How to download an entire website for offline use
Where it all started
In a chat I read about to download a website for offline use. There are several ways on how to do that. If it's a simple page only, then open the browser menu and choose "File" -> "Save page as" or via the hotkey Ctrl + S (in Firefox). For other browsers this may vary but is quite similar.
The browser saves the current html in a file and create a folder of the same name to store all the assets loaded in that file. When viewing this file offline (e.g. open it in the browser, the layout should pretty much look like the original).
This works for a single page only. You would have to visit all desired pages and repeate the "save as" step.
Crawling with wget
On Linux systems a small program called wget exists that does the crawling task quite
easy.
wget \
--recursive \
--no-clobber \
--page-requisites \
--html-extension \
--convert-links \
--restrict-file-names=unix \
--domains docs.moodle.org \
https://docs.moodle.org/500/en/Main_page
The wget arguments are:
- --recursive: go down the entire tree and fetch all linked documents.

***

TASK 1:
Transcribe the part of the guide on downloading a website for offline use that opens with the words "How to download" and closes with "like the original).".
TASK 2:
Answer these questions using the guide on downloading a website for offline use:
(a) In Firefox, which hotkey saves the current page?
(b) Which domain does the wget command pass to the --domains argument?
(c) According to the guide, what does the --recursive argument do?
TASK 3:
Resume the guide on downloading a website for offline use, picking up right after its final line.

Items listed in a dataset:

***

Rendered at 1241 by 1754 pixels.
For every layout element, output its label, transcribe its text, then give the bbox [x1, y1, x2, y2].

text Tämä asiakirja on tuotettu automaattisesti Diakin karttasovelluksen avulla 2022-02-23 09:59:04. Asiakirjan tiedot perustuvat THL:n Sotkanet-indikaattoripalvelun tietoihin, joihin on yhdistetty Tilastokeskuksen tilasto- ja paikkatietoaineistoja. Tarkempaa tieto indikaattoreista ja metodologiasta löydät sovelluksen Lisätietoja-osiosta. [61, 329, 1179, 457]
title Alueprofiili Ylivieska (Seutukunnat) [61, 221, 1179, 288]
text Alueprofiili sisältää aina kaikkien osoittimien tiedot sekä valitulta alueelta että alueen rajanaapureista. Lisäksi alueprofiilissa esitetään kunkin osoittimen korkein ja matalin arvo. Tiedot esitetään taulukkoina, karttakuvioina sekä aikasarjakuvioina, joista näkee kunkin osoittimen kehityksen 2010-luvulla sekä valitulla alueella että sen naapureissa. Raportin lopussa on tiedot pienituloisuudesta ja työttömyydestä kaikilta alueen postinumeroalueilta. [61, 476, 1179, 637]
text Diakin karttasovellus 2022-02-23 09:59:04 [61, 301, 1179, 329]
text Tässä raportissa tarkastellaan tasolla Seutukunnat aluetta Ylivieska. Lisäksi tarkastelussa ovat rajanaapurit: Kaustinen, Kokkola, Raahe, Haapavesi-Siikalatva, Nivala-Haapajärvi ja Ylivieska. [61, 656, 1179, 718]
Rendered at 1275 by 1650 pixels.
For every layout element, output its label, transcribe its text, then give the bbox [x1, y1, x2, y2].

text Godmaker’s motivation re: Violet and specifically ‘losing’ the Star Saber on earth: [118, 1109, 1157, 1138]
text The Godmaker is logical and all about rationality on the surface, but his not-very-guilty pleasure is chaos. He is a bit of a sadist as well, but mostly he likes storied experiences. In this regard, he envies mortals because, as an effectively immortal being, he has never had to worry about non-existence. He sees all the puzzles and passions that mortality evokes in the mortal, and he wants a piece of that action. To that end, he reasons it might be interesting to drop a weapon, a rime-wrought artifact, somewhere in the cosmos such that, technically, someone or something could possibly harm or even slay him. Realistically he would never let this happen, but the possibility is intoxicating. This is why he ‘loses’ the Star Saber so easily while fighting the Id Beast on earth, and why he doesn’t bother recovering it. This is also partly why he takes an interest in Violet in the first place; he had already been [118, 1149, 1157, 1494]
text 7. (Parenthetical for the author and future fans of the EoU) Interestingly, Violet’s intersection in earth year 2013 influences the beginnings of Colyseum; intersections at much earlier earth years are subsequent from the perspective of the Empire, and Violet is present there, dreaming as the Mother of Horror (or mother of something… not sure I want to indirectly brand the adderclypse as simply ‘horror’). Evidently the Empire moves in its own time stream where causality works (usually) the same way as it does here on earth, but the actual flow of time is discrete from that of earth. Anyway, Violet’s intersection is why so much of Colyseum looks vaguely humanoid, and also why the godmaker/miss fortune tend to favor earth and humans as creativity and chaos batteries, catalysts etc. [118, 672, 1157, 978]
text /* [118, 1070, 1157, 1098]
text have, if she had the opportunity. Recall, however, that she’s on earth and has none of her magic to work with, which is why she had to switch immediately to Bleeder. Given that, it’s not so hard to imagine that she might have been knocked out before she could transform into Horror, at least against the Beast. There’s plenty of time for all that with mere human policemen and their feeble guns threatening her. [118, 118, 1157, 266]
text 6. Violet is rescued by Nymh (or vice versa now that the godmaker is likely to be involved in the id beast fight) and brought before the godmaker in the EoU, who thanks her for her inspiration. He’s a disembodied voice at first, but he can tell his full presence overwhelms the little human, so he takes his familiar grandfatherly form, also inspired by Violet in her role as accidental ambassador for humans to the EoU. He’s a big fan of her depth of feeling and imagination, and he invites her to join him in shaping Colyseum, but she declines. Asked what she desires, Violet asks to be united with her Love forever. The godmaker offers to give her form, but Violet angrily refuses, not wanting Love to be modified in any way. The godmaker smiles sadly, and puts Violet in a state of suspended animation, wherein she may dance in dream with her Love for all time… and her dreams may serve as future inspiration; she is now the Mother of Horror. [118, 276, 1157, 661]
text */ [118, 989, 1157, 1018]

***

WRITTEN RESPONSE 1:
How to download an entire website for offline use
Where it all started
In a chat I read about to download a website for offline use. There are several ways on how to do that. If it's a simple page only, then open the browser menu and choose "File" -> "Save page as" or via the hotkey Ctrl + S (in Firefox). For other browsers this may vary but is quite similar.
The browser saves the current html in a file and create a folder of the same name to store all the assets loaded in that file. When viewing this file offline (e.g. open it in the browser, the layout should pretty much look like the original).

WRITTEN RESPONSE 2:
(a) Ctrl + S
(b) docs.moodle.org
(c) It goes down the entire tree and fetches all linked documents.

WRITTEN RESPONSE 3:
- --no-globber: do not overwite file in case the download interupts because of a bad internet connection
- --page-requisites: load all assets that are required by the page, these are css, javascripts, images and so on.
- --html-extension: adds the appropriate suffix e.g. above the wikis Main_page would be stored as Main_page.html.
- --convert-links: convert all links inside the html to local links so that when you browse in the offline html page and click a link, you will be send to the other downloaded offline page.
- --restrict-file-names: when naming the files, follow a certain schema and convert a file name, in case there are special chars that are not allowed with that schema. The values here can be "unix", "windows", "nocontrol", "ascii", "lowercase", "uppercase", "none".
- --domains: download only from within these domains, comma separated in case there is more than one. This prevents that the download will also follow external links to other websites.
Finally the url where to start is given. In this case it's the Moodle documentation in English.
Cloudflare captcha
The above site is protected with a captcha from Cloudflare in order to prevent automatic crawling by bot. Wget is such a bot and recognized as such by Cloudflare. The above command will fail misserably. To test this out, I used curl and send a custom user agent along with the request to pretend being a browser:
curl -H 'User-Agent: Mozilla/5.0 (X11; Linux x86_64) AppleWebKit/537.36 (KHTML, like Gecko) Chrome/65.0.3325.181 Safari/537.36' \
https://docs.moodle.org/500/en/Main_page
However, that didn't help much.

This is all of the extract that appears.